Memphis drivers heading into Arkansas must choose to dodge the ever-present construction cones on I-40's Hernando DeSoto Bridge or narrowly squeeze past big rigs on the old I-55 bridge.
But last week, the Tennessee Department of Transportation (TDOT) announced it wanted to study the option of a third bridge between Tennessee and Arkansas. In June 2006, TDOT released a location study with several options as to where a third bridge could be constructed, including several locations outside of downtown Memphis and one location near Tunica County in Mississippi.
If the new study is approved by the state legislature, it would revisit proposed locations and look into whether or not a third bridge should include a rail system or a toll bridge. — by Bianca Phillips
Flyer: Why do we need a new bridge?
Cole: We did a location study two years ago to look at that very question. The conclusion is there is a growth in traffic on the I-40 and the I-55 bridges, and there's a need for additional capacity.
Second, in terms of the I-55 bridge, there's the whole seismic question. We're doing a big retrofit on the Hernando DeSoto Bridge. A new facility would be as earthquake-proof as a bridge could be.
Is the seismic issue also driving the need for adding rail lines to a third bridge?
The two current railroad bridges are not in any way resistant to earthquakes. They're very old bridges, and Memphis is a major intermodal hub. With those two rail bridges being the only ones there to handle all the east-west rail traffic, there's no question about the need to consider another rail crossing.

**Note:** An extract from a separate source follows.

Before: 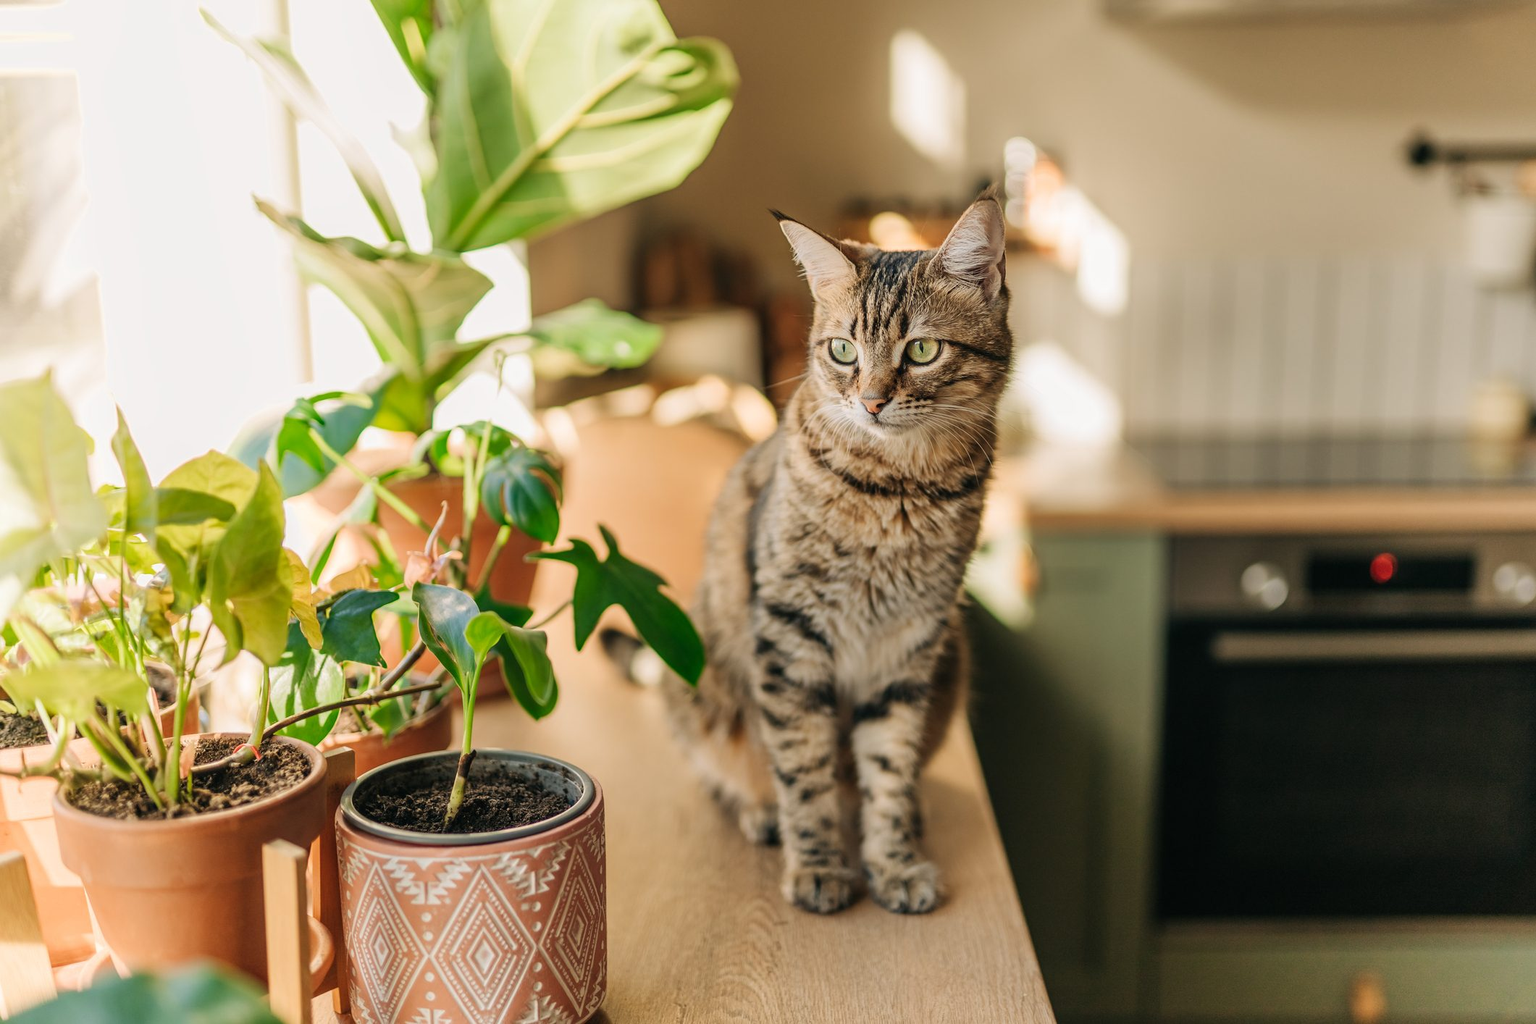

Why are you considering a toll bridge?
A toll bridge for cars and trucks could be expected to recover anywhere from 50 to 70 percent of the cost in toll collections. That's a heck of a better deal in terms of public dollars, but it means there'd still be a substantial public funding need. The minimum cost in today's dollars for a new bridge is $675 million. If you added rail, we're probably talking about a project that would cost over $1 billion in today's dollars.
Wouldn't people just use the two free bridges if the new bridge has a toll? Our tolling legislation in Tennessee, which was passed in 2007, says there always has to be a free alternative. So in terms of market forces, the only way a toll bridge would work would be if it provided something that the free bridge didn't. It would be faster, less congested, and connect in a better way. That's something this study would look at in detail.
Would the study be funded by federal stimulus money?
No. Stimulus money is only available for shovel-ready projects. The Memphis Metropolitan Planning Organization has already voted to put $5 million into the study, and our estimate is the study would cost $6 million or more. So TDOT has committed to fund that difference. The bulk of the funding will come from Memphis, which is a really good message about how important this is viewed locally.